■ RAW DATA ■
<<<<
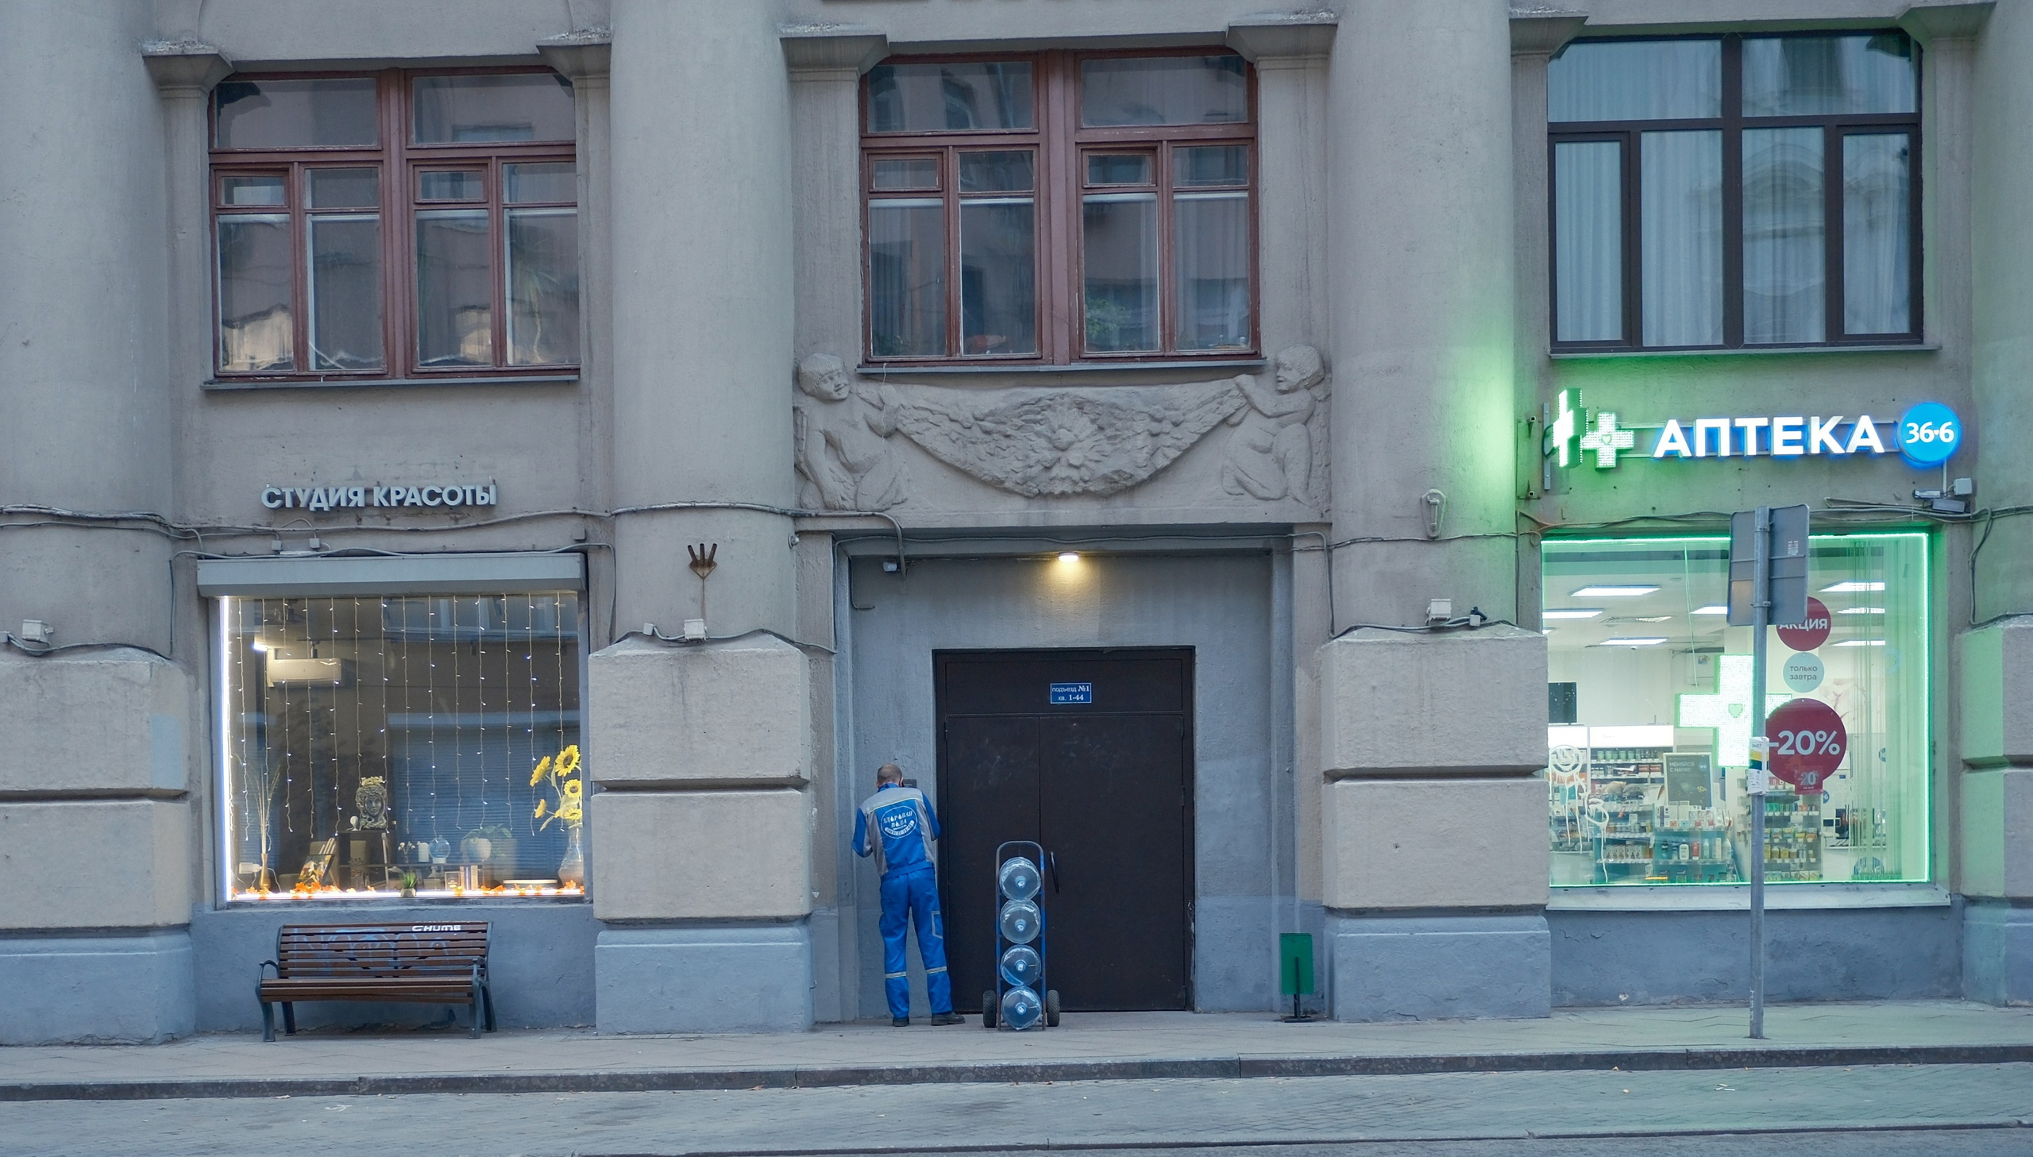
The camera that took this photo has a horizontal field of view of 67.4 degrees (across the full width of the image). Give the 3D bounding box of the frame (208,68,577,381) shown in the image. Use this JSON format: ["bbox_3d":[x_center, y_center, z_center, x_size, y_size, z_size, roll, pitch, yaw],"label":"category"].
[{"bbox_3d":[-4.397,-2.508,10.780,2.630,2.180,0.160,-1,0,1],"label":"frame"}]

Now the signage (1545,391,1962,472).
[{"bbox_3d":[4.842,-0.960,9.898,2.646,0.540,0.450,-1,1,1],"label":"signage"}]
>>>>
■ TASK PROMPT ■
Restate the full listing verbatim and drop every picture.

■ RESULT OF THE EXERCISE ■
The camera that took this photo has a horizontal field of view of 67.4 degrees (across the full width of the image). Give the 3D bounding box of the frame (208,68,577,381) shown in the image. Use this JSON format: ["bbox_3d":[x_center, y_center, z_center, x_size, y_size, z_size, roll, pitch, yaw],"label":"category"].
[{"bbox_3d":[-4.397,-2.508,10.780,2.630,2.180,0.160,-1,0,1],"label":"frame"}]

Now the signage (1545,391,1962,472).
[{"bbox_3d":[4.842,-0.960,9.898,2.646,0.540,0.450,-1,1,1],"label":"signage"}]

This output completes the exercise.